Tale rimase fino all’avvento del sindacalismo rivoluzionario, che attecchì partendo dalle suggestioni del filosofo francese Sorel con Arturo Labriola, il dirigente che riuscì a mettere in minoranza Turati dal 1904 al 1906, grazie all’intesa cogli integralisti di Ferri e Morgari. Divenne poi massimalista e rivoluzionario, dopo l’impresa di Libia e la crisi del giolittismo, tanto che al congresso del 1912 il leader del socialismo rivoluzionario Benito Mussolini cacciò i cosiddetti riformisti di destra che fondarono il Psri. Nel primo dopoguerra, mentre larga parte di socialisti rivoluzionari e sindacalisti, capeggiati dal futuro duce, fondarono i primi fasci di combattimento, il Psi divenne sostanzialmente comunista aderendo all’Internazionale di Mosca col congresso del 1919.
Nel 1921 però i comunisti cosiddetti puri lasciarono il PSI perché quelli unitari non avevano espulso i riformisti, cosa che avvenne invece l’anno dopo e Turati, Treves, Matteotti e Prampolini fondarono il Psu. Nel 1930 a Parigi si riunificarono socialisti di Turati e socialisti di Nenni, che aveva messo in minoranza Serrati nel Psi perché quest’ultimo voleva sciogliere il partito e andare nel Pci, cosa che fece lui solo con un gruppo di terzinternazionalisti, mentre Carlo Rosselli scriveva il suo “Socialismo liberale” fondando poi Giustizia e libertà. Esplosero nel secondo dopoguerra i conflitti tra socialisti democratici e socialisti filo comunisti, che sfociarono nella formazione dei due partiti nel gennaio del 1947 (Psli, nel 1952 divenuto Psdi, e Psi). Poi la storia che abbiamo in parte vissuto e che non vale la pena ricordare.
Noi chi siamo? Gli interpreti di quale socialismo? Siamo ancora qui per cosa? Dal congresso di Palermo il Psi ha scelto con chiarezza il riformismo e dagli anni ottanta il liberal socialismo. Turati e Rosselli, il Nenni autonomista, Craxi e il Martelli di Rimini sono i nostri punti di riferimento. Certo il nostro socialismo riformista e liberale ha bisogno di essere aggiornato, modernizzato, adeguato ai tempi. Ma questo processo non può farci deragliare e finire ancora più indietro. Verso approdi che noi abbiamo contestato da giovani e figurarsi se possiamo accettare da anziani. Il landinismo verso il quale inevitabilmente approderà chi si vuole decisamente distaccare dal PD, che a me non piace, ma che preferisco, cos’altro è se non una nuova forma di massimalismo verbale e di neo conservatorismo?
No. Noi non siamo gli interpreti di tutta la storia socialista.

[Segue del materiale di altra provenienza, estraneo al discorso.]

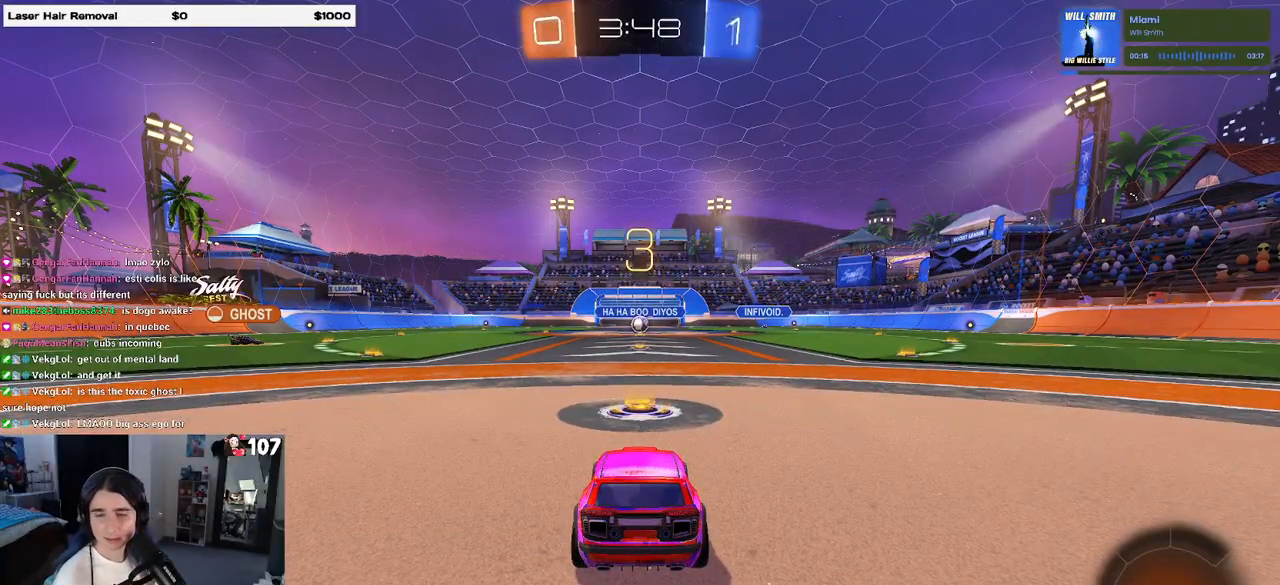
{"buttons": [], "left_stick": "center", "right_stick": "center", "events": [[17, "TRIANGLE", "up"]]}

Che peraltro è all’origine di conflitti aspri combattuti da parti apposte della barricata. Noi siano interpreti dell’unica forma di socialismo ancora attuale e non sconfitta dalla storia, quella riformista e liberale. Lo vorrei ricordare con questo lungo articolo a chi o non se lo ricorda o fa finta di esserselo dimenticato o non ha capito bene.